> ABOUT THIS TASK
Write out, word for word, the part of the data that begins with the line containing "True or false: test_accuracy" and runs through the end of the data, including both of those ends. Omit the pictures from your answer.

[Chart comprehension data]
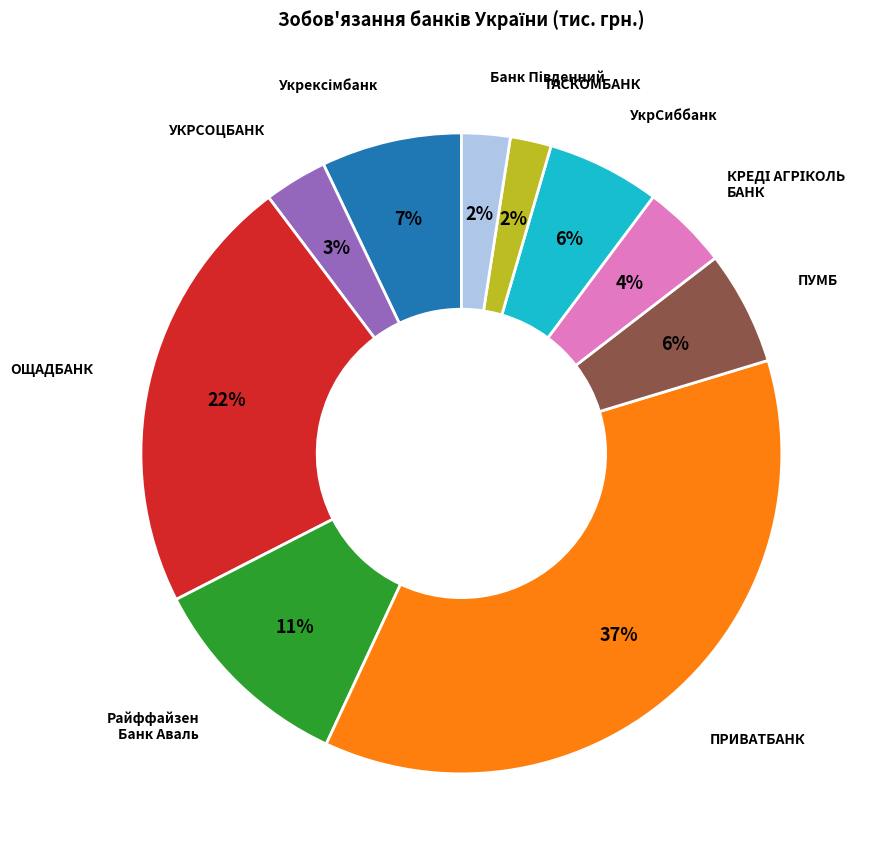

Is there a majority slice in this chart?

No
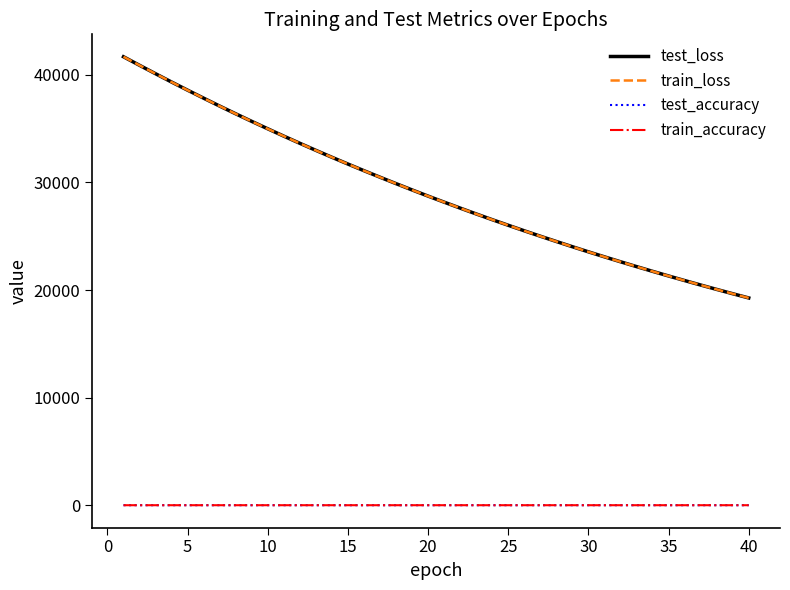

True or false: test_accuracy and train_loss cross at least once.

False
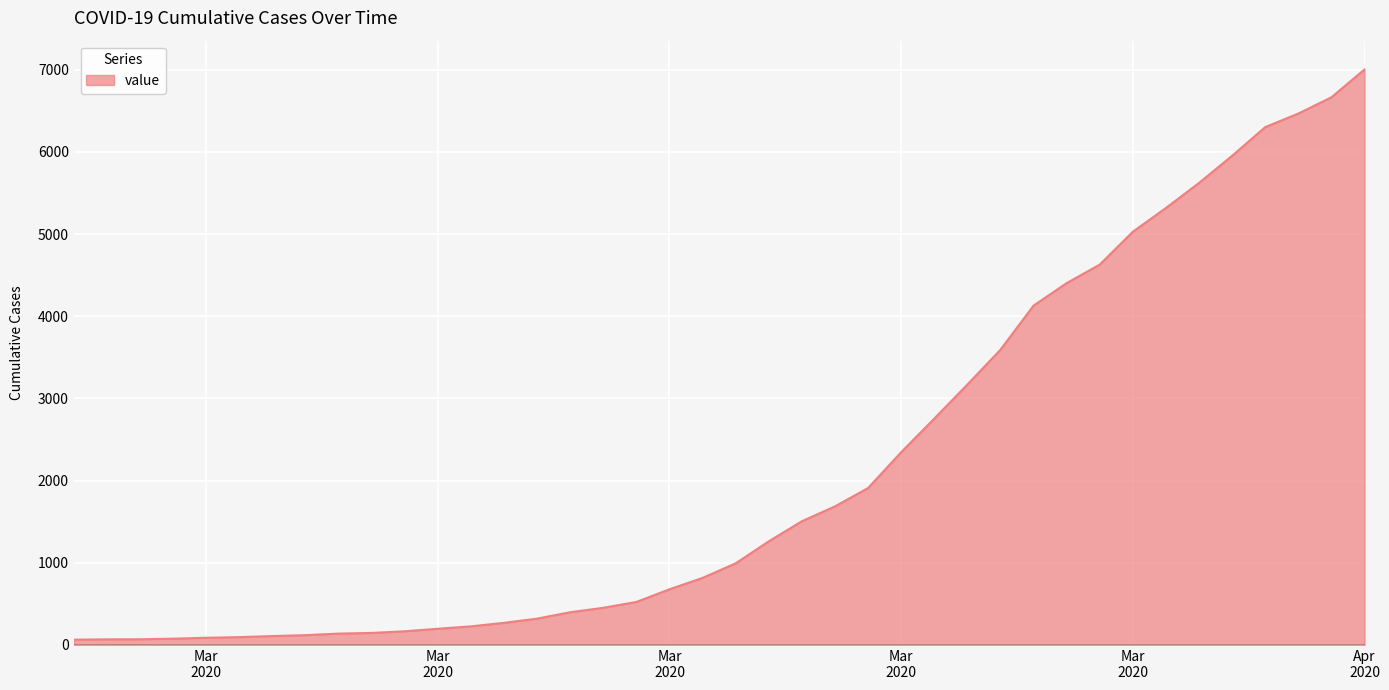

What is the difference between the maximum and minimum values?

6939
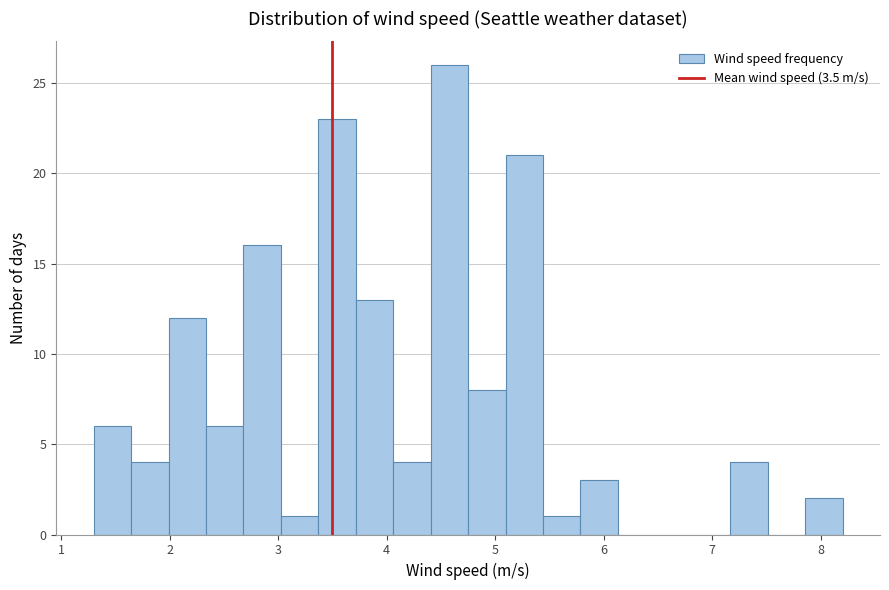

Around what value on the x-axis is the tallest bar? Give the approximate position of its centre, as read against the axis.

4.6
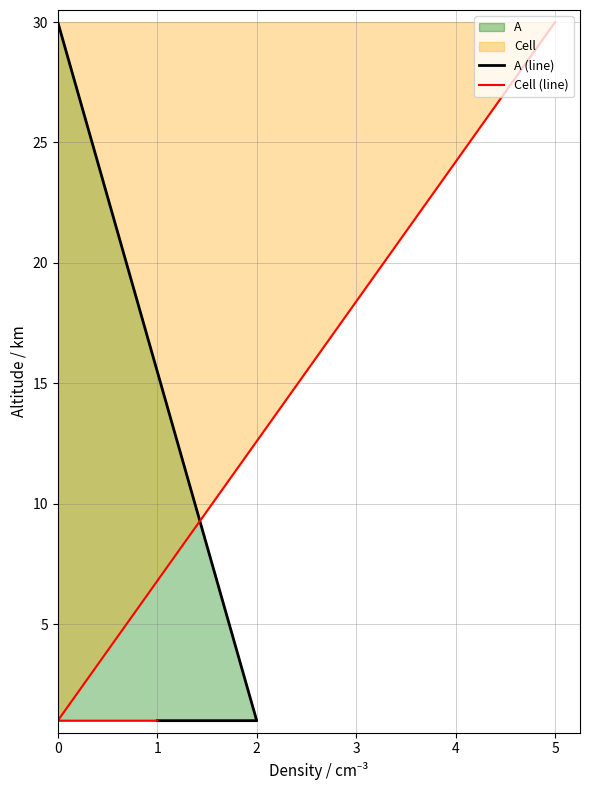

What is the value of the A (line) point at the 3rd from the left?

30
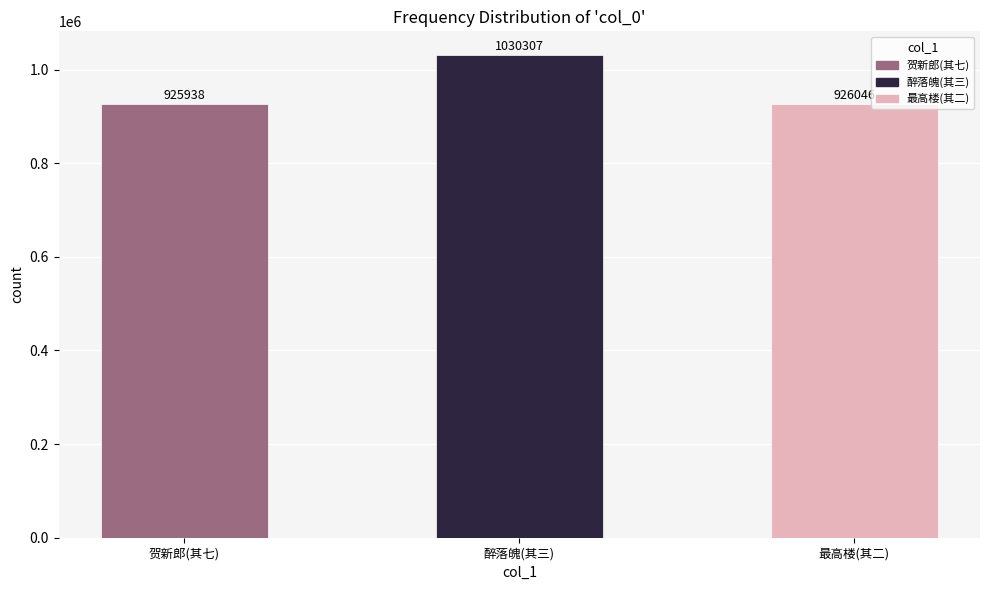

Between 最高楼(其二) and 贺新郎(其七), which is larger?

最高楼(其二)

> SOLUTION FOR THIS EXERCISE
True or false: test_accuracy and train_loss cross at least once.

False

What is the difference between the maximum and minimum values?

6939

Around what value on the x-axis is the tallest bar? Give the approximate position of its centre, as read against the axis.

4.6

What is the value of the A (line) point at the 3rd from the left?

30

Between 最高楼(其二) and 贺新郎(其七), which is larger?

最高楼(其二)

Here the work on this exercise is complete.